C. MANAGEMENT DISCUSSION AND ANALYSIS

Management Discussion and Analysis Report for the financial year ended March 31,2024 as stipulated under Regulation 34(2)(e) of the SEBI (Listing Obligation and Disclosure Requirements) Regulations, 2015 (“Listing Regulations”) is presented in a separate section and forms an integral part of this Report.

D. DIVIDEND

During the financial year under review, the Board of Directors of the Company had recommended first interim dividend of Rs 15 per equity share (face value of Rs 10 each) amounting to Rs 16,711 Lakhs for the financial year ended March 31, 2024 at their meeting held on July 10, 2023 and the same was approved by the Shareholders at the annual general meeting held on August 25, 2023. The first interim dividend was paid on September 1, 2023.

The Board of Directors of the Company had approved second interim dividend of Rs 15 per equity share (face value of Rs 10 each) amounting to Rs 16,711 Lakhs for the financial year ended March 31,2024 at their meeting held on February 13, 2024 and the same was paid on March 6, 2024.

The Board of Directors of the Company has considered and recommended final dividend of Rs. 4 per equity share (including special dividend of Rs. 2 per equity share) (face value of Rs. 10 each) amounting to Rs. 4,456 Lakhs for the financial year ended March 31, 2024 at their meeting held on May 23, 2024. The recommended final dividend (including special dividend) on equity shares is subject to approval at the ensuing Annual General Meeting (“AGM”).
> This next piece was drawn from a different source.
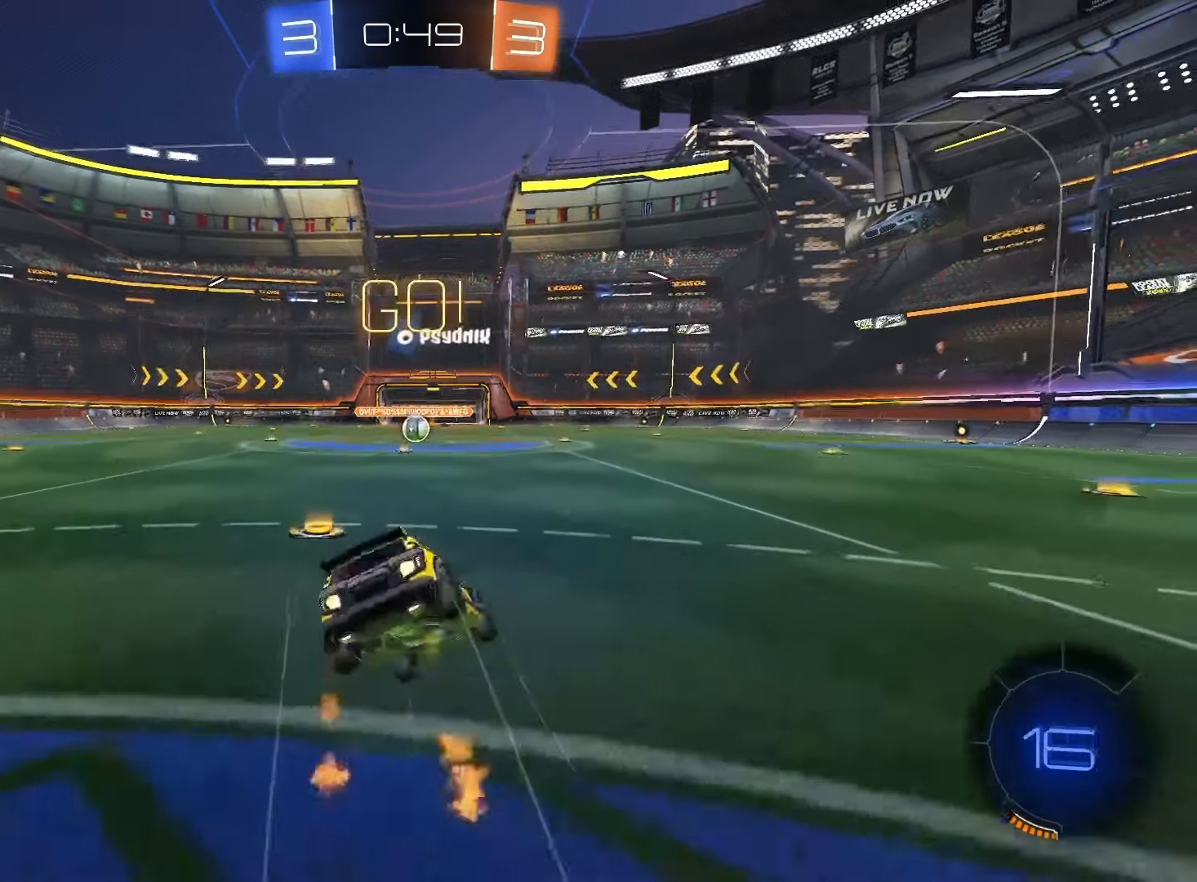
{"dt_ms": 500, "buttons": ["SQUARE", "L1", "R2"], "left_stick": "down-left", "right_stick": "center", "events": [[17, "CROSS", "up"], [233, "left_stick", "down-left"]]}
The final dividend (including special dividend) will be paid within 30 days of the ensuing AGM subject to the approval of Shareholders.

Refer the Companys policy on Dividend Distribution available on the website of the Company at https://dxc.com/ in/en/about-us/xchanging-solutions-limited-investor-relations

E. TRANSFER TO RESERVES

During the financial year under review, the Company has not transferred any amount to the General Reserve.

F. SUBSIDIARIES AND ASSOCIATES

The Company has 2 (two) direct subsidiaries and 1 (one) step down subsidiary as on March 31, 2024. There are no associates or joint venture companies within the meaning of Section 2(6) of the Companies Act, 2013 (“the Act”). There has been no material change in the nature of the business of the Company and its subsidiaries.

Liquidation status of Subsidiary Companies

Nexplicit Infotech India Private Limited, a step-down subsidiary (Wholly owned subsidiary of Xchanging Solutions (USA), Inc.) is under liquidation.

In terms of Section 129(3) of the Act, the Company has prepared a statement containing the salient features of the Financial Statement of subsidiaries in the prescribed Form AOC-1 which is attached to the Financial Statements of the Company.

The Financial Statements of Subsidiary Companies are being uploaded on website of the Company https://www.dxc.com/ in/en/about-us/xchanging-solutions-limited-investor-relations for inspection by the shareholders. Any member desirous of obtaining a copy of the said financial statements may write to the Company. The Financial Statements including the consolidated financial statements and all other documents required to be attached with this report have been uploaded on to the website of your Company viz. https://dxc.com/in/

en/about-us/xchanging-solutions-limited-investor-relations

In terms of the Companys Policy on determining “material subsidiary”, during the financial year ended March 31,2024, Xchanging Solutions (USA), Inc. and Xchanging Solutions Singapore Pte. Limited were determined as a material subsidiary(ies) whose income exceeds 10% of the consolidated income of the Company in the immediately preceding financial year.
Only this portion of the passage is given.